=== Begin Enclosure ===

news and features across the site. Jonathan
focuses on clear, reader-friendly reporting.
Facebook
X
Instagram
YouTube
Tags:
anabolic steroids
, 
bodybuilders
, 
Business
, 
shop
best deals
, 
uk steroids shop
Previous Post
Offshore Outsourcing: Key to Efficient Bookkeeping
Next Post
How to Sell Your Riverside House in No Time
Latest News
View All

=== End Enclosure ===

### Written task
Filter the entries down to the lines with the word "steroids" in them, and copy those lines.

### Exercise result
anabolic steroids
uk steroids shop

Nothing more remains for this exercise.